* EXERCISE OBJECTIVE *
Output the listing below as a numbered list, one line per item, and leave out any blank lines.

— start of RECORDS FOR THE EXERCISE —

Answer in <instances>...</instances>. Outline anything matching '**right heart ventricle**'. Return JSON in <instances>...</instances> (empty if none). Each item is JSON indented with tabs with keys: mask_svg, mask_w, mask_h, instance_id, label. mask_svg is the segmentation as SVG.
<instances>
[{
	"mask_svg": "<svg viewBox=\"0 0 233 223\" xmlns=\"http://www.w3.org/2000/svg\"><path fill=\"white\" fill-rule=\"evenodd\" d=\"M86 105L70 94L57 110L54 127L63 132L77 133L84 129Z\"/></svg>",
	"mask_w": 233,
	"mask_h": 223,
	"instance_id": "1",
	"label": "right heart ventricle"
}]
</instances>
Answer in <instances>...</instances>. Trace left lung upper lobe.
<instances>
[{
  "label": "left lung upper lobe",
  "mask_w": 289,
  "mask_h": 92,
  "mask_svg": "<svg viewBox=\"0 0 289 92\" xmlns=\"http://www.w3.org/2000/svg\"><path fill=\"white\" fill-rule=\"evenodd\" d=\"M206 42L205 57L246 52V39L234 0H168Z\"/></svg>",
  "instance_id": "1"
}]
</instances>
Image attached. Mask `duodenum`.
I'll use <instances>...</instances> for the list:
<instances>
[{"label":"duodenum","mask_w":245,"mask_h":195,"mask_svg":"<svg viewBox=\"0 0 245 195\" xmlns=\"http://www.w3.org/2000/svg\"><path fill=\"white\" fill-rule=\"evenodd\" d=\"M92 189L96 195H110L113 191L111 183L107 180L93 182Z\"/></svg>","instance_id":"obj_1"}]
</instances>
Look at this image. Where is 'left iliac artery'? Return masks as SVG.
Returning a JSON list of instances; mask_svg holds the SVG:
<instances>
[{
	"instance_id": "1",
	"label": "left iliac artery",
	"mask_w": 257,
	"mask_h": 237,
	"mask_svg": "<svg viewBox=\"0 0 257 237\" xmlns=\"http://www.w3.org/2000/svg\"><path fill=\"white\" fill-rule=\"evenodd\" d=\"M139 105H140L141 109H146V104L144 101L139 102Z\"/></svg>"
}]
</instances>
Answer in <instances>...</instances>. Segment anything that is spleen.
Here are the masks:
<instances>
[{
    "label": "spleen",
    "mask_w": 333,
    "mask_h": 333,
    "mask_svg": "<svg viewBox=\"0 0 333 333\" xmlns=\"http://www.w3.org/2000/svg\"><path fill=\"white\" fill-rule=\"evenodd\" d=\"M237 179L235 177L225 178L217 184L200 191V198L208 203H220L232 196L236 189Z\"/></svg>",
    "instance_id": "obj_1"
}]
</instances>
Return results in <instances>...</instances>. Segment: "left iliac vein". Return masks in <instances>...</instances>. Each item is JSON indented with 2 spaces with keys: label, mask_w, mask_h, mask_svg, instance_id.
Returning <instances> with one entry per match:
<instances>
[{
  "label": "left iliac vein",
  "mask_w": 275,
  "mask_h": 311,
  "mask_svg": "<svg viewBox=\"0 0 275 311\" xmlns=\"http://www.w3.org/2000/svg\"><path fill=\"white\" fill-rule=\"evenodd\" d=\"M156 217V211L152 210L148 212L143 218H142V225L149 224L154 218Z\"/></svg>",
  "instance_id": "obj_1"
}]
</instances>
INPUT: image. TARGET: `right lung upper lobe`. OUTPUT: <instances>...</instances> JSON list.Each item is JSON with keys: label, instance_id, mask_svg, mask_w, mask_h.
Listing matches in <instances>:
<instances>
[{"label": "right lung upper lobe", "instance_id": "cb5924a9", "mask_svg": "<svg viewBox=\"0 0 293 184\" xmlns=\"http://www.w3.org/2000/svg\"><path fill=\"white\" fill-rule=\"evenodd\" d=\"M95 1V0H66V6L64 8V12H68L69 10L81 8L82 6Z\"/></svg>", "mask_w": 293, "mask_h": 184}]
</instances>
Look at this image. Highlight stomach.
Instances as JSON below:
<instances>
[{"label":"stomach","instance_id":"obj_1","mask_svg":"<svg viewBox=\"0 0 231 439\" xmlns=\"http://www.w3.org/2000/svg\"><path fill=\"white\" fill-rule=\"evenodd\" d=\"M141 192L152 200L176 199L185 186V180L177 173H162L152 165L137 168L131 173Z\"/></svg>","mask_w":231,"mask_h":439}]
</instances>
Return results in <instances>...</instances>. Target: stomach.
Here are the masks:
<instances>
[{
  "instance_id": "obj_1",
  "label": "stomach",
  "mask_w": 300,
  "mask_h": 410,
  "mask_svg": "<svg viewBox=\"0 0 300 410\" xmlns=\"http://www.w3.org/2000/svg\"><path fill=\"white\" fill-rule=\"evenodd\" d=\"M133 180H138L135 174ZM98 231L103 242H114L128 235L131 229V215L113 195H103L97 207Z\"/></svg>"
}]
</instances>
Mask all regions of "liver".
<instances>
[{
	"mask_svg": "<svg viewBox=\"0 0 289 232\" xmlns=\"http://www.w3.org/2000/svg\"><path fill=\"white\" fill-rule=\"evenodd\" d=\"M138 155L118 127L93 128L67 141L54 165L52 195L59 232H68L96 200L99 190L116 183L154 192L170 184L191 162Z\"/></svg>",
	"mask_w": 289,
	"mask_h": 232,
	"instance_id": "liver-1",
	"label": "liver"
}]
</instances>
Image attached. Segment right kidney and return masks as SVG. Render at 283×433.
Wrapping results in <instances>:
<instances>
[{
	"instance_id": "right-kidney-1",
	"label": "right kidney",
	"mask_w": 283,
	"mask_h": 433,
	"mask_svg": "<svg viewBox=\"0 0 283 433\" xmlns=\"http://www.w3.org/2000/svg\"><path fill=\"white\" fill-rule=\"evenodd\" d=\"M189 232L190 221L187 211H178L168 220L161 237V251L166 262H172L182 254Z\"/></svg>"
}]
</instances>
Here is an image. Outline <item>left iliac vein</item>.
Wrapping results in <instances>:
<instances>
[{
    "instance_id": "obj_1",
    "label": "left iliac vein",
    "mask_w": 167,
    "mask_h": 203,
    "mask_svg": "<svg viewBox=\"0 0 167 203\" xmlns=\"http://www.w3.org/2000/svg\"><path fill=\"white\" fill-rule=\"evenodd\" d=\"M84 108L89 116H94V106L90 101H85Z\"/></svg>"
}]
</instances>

— end of RECORDS FOR THE EXERCISE —

* TASK OUTPUT *
1. Answer in <instances>...</instances>. Outline anything matching '**right heart ventricle**'. Return JSON in <instances>...</instances> (empty if none). Each item is JSON indented with tabs with keys: mask_svg, mask_w, mask_h, instance_id, label. mask_svg is the segmentation as SVG.
2. <instances>
3. [{
4. 	"mask_svg": "<svg viewBox=\"0 0 233 223\" xmlns=\"http://www.w3.org/2000/svg\"><path fill=\"white\" fill-rule=\"evenodd\" d=\"M86 105L70 94L57 110L54 127L63 132L77 133L84 129Z\"/></svg>",
5. 	"mask_w": 233,
6. 	"mask_h": 223,
7. 	"instance_id": "1",
8. 	"label": "right heart ventricle"
9. }]
10. </instances>
11. Answer in <instances>...</instances>. Trace left lung upper lobe.
12. <instances>
13. [{
14.   "label": "left lung upper lobe",
15.   "mask_w": 289,
16.   "mask_h": 92,
17.   "mask_svg": "<svg viewBox=\"0 0 289 92\" xmlns=\"http://www.w3.org/2000/svg\"><path fill=\"white\" fill-rule=\"evenodd\" d=\"M206 42L205 57L246 52V39L234 0H168Z\"/></svg>",
18.   "instance_id": "1"
19. }]
20. </instances>
21. Image attached. Mask `duodenum`.
22. I'll use <instances>...</instances> for the list:
23. <instances>
24. [{"label":"duodenum","mask_w":245,"mask_h":195,"mask_svg":"<svg viewBox=\"0 0 245 195\" xmlns=\"http://www.w3.org/2000/svg\"><path fill=\"white\" fill-rule=\"evenodd\" d=\"M92 189L96 195H110L113 191L111 183L107 180L93 182Z\"/></svg>","instance_id":"obj_1"}]
25. </instances>
26. Look at this image. Where is 'left iliac artery'? Return masks as SVG.
27. Returning a JSON list of instances; mask_svg holds the SVG:
28. <instances>
29. [{
30. 	"instance_id": "1",
31. 	"label": "left iliac artery",
32. 	"mask_w": 257,
33. 	"mask_h": 237,
34. 	"mask_svg": "<svg viewBox=\"0 0 257 237\" xmlns=\"http://www.w3.org/2000/svg\"><path fill=\"white\" fill-rule=\"evenodd\" d=\"M139 105H140L141 109H146V104L144 101L139 102Z\"/></svg>"
35. }]
36. </instances>
37. Answer in <instances>...</instances>. Segment anything that is spleen.
38. Here are the masks:
39. <instances>
40. [{
41.     "label": "spleen",
42.     "mask_w": 333,
43.     "mask_h": 333,
44.     "mask_svg": "<svg viewBox=\"0 0 333 333\" xmlns=\"http://www.w3.org/2000/svg\"><path fill=\"white\" fill-rule=\"evenodd\" d=\"M237 179L235 177L225 178L217 184L200 191V198L208 203H220L232 196L236 189Z\"/></svg>",
45.     "instance_id": "obj_1"
46. }]
47. </instances>
48. Return results in <instances>...</instances>. Segment: "left iliac vein". Return masks in <instances>...</instances>. Each item is JSON indented with 2 spaces with keys: label, mask_w, mask_h, mask_svg, instance_id.
49. Returning <instances> with one entry per match:
50. <instances>
51. [{
52.   "label": "left iliac vein",
53.   "mask_w": 275,
54.   "mask_h": 311,
55.   "mask_svg": "<svg viewBox=\"0 0 275 311\" xmlns=\"http://www.w3.org/2000/svg\"><path fill=\"white\" fill-rule=\"evenodd\" d=\"M156 217V211L152 210L148 212L143 218H142V225L149 224L154 218Z\"/></svg>",
56.   "instance_id": "obj_1"
57. }]
58. </instances>
59. INPUT: image. TARGET: `right lung upper lobe`. OUTPUT: <instances>...</instances> JSON list.Each item is JSON with keys: label, instance_id, mask_svg, mask_w, mask_h.
60. Listing matches in <instances>:
61. <instances>
62. [{"label": "right lung upper lobe", "instance_id": "cb5924a9", "mask_svg": "<svg viewBox=\"0 0 293 184\" xmlns=\"http://www.w3.org/2000/svg\"><path fill=\"white\" fill-rule=\"evenodd\" d=\"M95 1V0H66V6L64 8V12H68L69 10L81 8L82 6Z\"/></svg>", "mask_w": 293, "mask_h": 184}]
63. </instances>
64. Look at this image. Highlight stomach.
65. Instances as JSON below:
66. <instances>
67. [{"label":"stomach","instance_id":"obj_1","mask_svg":"<svg viewBox=\"0 0 231 439\" xmlns=\"http://www.w3.org/2000/svg\"><path fill=\"white\" fill-rule=\"evenodd\" d=\"M141 192L152 200L176 199L185 186V180L177 173H162L152 165L137 168L131 173Z\"/></svg>","mask_w":231,"mask_h":439}]
68. </instances>
69. Return results in <instances>...</instances>. Target: stomach.
70. Here are the masks:
71. <instances>
72. [{
73.   "instance_id": "obj_1",
74.   "label": "stomach",
75.   "mask_w": 300,
76.   "mask_h": 410,
77.   "mask_svg": "<svg viewBox=\"0 0 300 410\" xmlns=\"http://www.w3.org/2000/svg\"><path fill=\"white\" fill-rule=\"evenodd\" d=\"M133 180H138L135 174ZM98 231L103 242H114L128 235L131 229V215L113 195H103L97 207Z\"/></svg>"
78. }]
79. </instances>
80. Mask all regions of "liver".
81. <instances>
82. [{
83. 	"mask_svg": "<svg viewBox=\"0 0 289 232\" xmlns=\"http://www.w3.org/2000/svg\"><path fill=\"white\" fill-rule=\"evenodd\" d=\"M138 155L118 127L93 128L67 141L54 165L52 195L59 232H68L96 200L99 190L116 183L154 192L170 184L191 162Z\"/></svg>",
84. 	"mask_w": 289,
85. 	"mask_h": 232,
86. 	"instance_id": "liver-1",
87. 	"label": "liver"
88. }]
89. </instances>
90. Image attached. Segment right kidney and return masks as SVG. Render at 283×433.
91. Wrapping results in <instances>:
92. <instances>
93. [{
94. 	"instance_id": "right-kidney-1",
95. 	"label": "right kidney",
96. 	"mask_w": 283,
97. 	"mask_h": 433,
98. 	"mask_svg": "<svg viewBox=\"0 0 283 433\" xmlns=\"http://www.w3.org/2000/svg\"><path fill=\"white\" fill-rule=\"evenodd\" d=\"M189 232L190 221L187 211H178L168 220L161 237V251L166 262H172L182 254Z\"/></svg>"
99. }]
100. </instances>
101. Here is an image. Outline <item>left iliac vein</item>.
102. Wrapping results in <instances>:
103. <instances>
104. [{
105.     "instance_id": "obj_1",
106.     "label": "left iliac vein",
107.     "mask_w": 167,
108.     "mask_h": 203,
109.     "mask_svg": "<svg viewBox=\"0 0 167 203\" xmlns=\"http://www.w3.org/2000/svg\"><path fill=\"white\" fill-rule=\"evenodd\" d=\"M84 108L89 116H94V106L90 101H85Z\"/></svg>"
110. }]
111. </instances>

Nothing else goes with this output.